A retrospective analysis was performed on 72 ITN patients with maxillary division (V2) pain who underwent RFT between 2020 and 2022. Among them, 13 patients with SV ≤ 0.2 V constituted the low SV group. Subsequently, a matched-cohort analysis was conducted on the remaining 59 patients. The patients paired with the low SV patients were subsequently enrolled in the high SV group, adhering to a 1:1 match ratio. The primary outcome was the facial numbness scale assessment at 3 days, 3 months and 6 months post-surgery. The pain intensity and medication burden served as the secondary outcomes.
We successfully matched a cohort consisting of 12 patients in the low SV group and 12 patients in the high SV group. Each patient experienced various degrees of facial numbness at 3 days post-RFT. Notably, the low SV group exhibited a higher incidence of moderate numbness (66.7% vs. 16.67%, P = 0.036), whereas the high SV group had more cases of mild numbness at the 6-month follow-up (25% vs. 83.3%, P = 0.012). Both groups demonstrated significant decreases in pain intensity and medication burden compared to before the operation.
SV proved to be a reliable parameter for mitigating the degree of postoperative facial numbness in RFT treatment for ITN. A relatively high sensory SV ranging from 0.3 to 0.6 V during the RFT procedure results in less facial numbness in the treatment of ITN.
射频热凝术(RFT)能有效缓解特发性三叉神经痛(ITN);然而,术后面部麻木是一个重大挑战。

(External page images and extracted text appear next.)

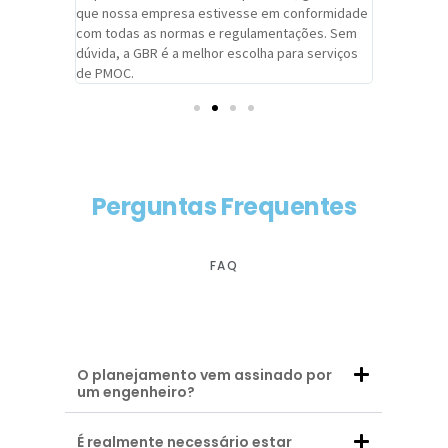
adrão.
que nossa empresa estivesse em conformidade
extremame
com todas as normas e regulamentações. Sem
alcançado
dúvida, a GBR é a melhor escolha para serviços
contar co
de PMOC.
futuras d
Perguntas Frequentes
FAQ
O planejamento vem assinado por
um engenheiro?
É realmente necessário estar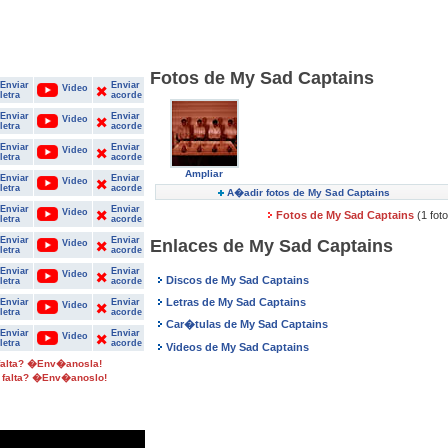
Fotos de My Sad Captains
Enviar
Enviar
Video
letra
acorde
Enviar
Enviar
Video
letra
acorde
Enviar
Enviar
Video
letra
acorde
Ampliar
Enviar
Enviar
Video
letra
acorde
A�adir fotos de My Sad Captains
Enviar
Enviar
Video
Fotos de My Sad Captains
(1 fot
letra
acorde
Enviar
Enviar
Enlaces de My Sad Captains
Video
letra
acorde
Enviar
Enviar
Video
Discos de My Sad Captains
letra
acorde
Letras de My Sad Captains
Enviar
Enviar
Video
letra
acorde
Car�tulas de My Sad Captains
Enviar
Enviar
Video
letra
acorde
Videos de My Sad Captains
 falta? �Env�anosla!
 falta? �Env�anoslo!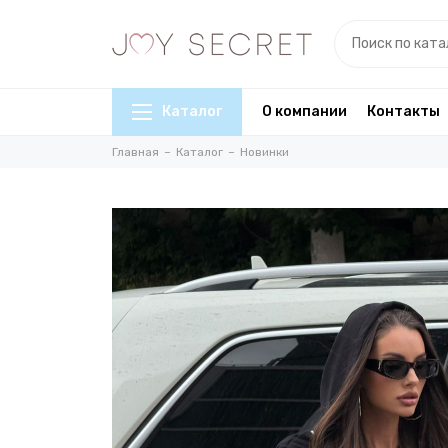
Каталог
О компании
Контакты
Главная
Каталог
Новинки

这个问题是由于高温热凝距离神经较近,不仅会消融与疼痛相关的伤害性纤维,还会影响触觉纤维。术中感觉刺激电压(SV)反映了RFT套管与靶神经之间的距离,可能具有预防触觉纤维损伤的能力。本研究旨在探讨SV对术后面部麻木的影响,并为减轻其发生提供有价值的见解。
对2020年至2022年期间接受RFT治疗的72例上颌支(V2)疼痛的ITN患者进行回顾性分析。其中,13例SV≤0.2V的患者组成低SV组。随后,对其余59例患者进行匹配队列分析。与低SV患者配对的患者随后被纳入高SV组,匹配比例为1:1。主要结局是术后3天、3个月和6个月时的面部麻木量表评估。疼痛强度和药物负担作为次要结局。
我们成功匹配了一个队列,其中低SV组12例患者,高SV组12例患者。RFT术后3天,每位患者均出现不同程度的面部麻木。值得注意的是,低SV组中度麻木的发生率较高(66.7%对16.67%,P = 0.036),而高SV组在6个月随访时轻度麻木的病例更多(25%对83.3%,P = 0.012)。与手术前相比,两组的疼痛强度和药物负担均显著降低。
在ITN的RFT治疗中,SV被证明是减轻术后面部麻木程度的可靠参数。RFT过程中相对较高的感觉SV范围为0.3至0.6V,在ITN治疗中导致的面部麻木较少。